Caffeinated energy drinks are designed for, and marketed to, children, with the aim of recruiting long-term consumers.
A 2010 study analyzed seven years of databases from Australian poison information centers, and found nearly 300 callers reporting “exposure” to energy drinks, often in tandem with alcohol or other caffeine sources, that led to symptoms such as hallucinations, seizures and arrhythmias. At least 128 of those people were hospitalized. In the United States in 2010, about 150 people were treated for exposure to energy drinks, according to American Association of Poison Control Centers statistics (pg. 130); coffee is nowhere on the list. This year, toxicologists in Boston recommended further study on the “novel exposure” that is energy drinks, citing ingredients such as taurine, niacin and pyridoxine as potential targets. Caffeine may be the star in most energy drinks, but among so much chemical detritus, it’s hardly the only stimulant in play.

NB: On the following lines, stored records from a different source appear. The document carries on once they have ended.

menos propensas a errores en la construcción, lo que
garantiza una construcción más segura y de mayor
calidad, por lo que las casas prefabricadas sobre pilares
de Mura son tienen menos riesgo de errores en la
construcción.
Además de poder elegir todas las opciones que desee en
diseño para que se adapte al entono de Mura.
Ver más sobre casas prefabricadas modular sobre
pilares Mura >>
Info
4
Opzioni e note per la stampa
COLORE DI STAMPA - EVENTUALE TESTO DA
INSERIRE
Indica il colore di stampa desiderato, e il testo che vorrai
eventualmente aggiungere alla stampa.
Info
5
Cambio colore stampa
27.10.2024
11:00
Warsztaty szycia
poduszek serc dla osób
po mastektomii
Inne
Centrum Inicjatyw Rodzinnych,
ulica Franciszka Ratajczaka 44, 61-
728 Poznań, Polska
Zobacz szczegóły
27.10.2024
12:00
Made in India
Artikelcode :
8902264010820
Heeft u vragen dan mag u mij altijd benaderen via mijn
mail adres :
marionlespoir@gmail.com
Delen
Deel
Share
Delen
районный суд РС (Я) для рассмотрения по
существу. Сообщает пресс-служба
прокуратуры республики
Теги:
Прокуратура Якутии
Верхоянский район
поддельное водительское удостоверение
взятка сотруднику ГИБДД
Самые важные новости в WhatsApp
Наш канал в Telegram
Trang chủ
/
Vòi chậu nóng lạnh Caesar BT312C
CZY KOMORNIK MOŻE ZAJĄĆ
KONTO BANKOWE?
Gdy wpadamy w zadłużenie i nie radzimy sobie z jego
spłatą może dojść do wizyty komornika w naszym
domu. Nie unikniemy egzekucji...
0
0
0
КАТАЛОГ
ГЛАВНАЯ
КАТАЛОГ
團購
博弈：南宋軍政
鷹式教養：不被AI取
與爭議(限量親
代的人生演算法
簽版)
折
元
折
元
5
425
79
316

All of which raises the question, for James, of why drink manufacturers even include caffeine in energy drinks, which he describes as having stimulant benefits that range from marginal to nonexistent. “Manufacturers know that repeated consumption of caffeine leads to physical dependence,” James wrote. “… The more recent bevy of caffeine energy drinks and sodas are specifically designed for, and marketed to, children, with the aim of recruiting long-term consumers of those products.”
Including caffeine in soft drinks and energy drinks piggybacks on the dependence that coffee, tea, cola and chocolate have created with their natural caffeine content. The effect most people conflate with caffeine stimulation, James wrote, is primarily “withdrawal reversal,” which lends the sensation of a small high when, in reality, “the person is merely restored to how they would have been feeling had they not been a caffeine consumer in the first place.”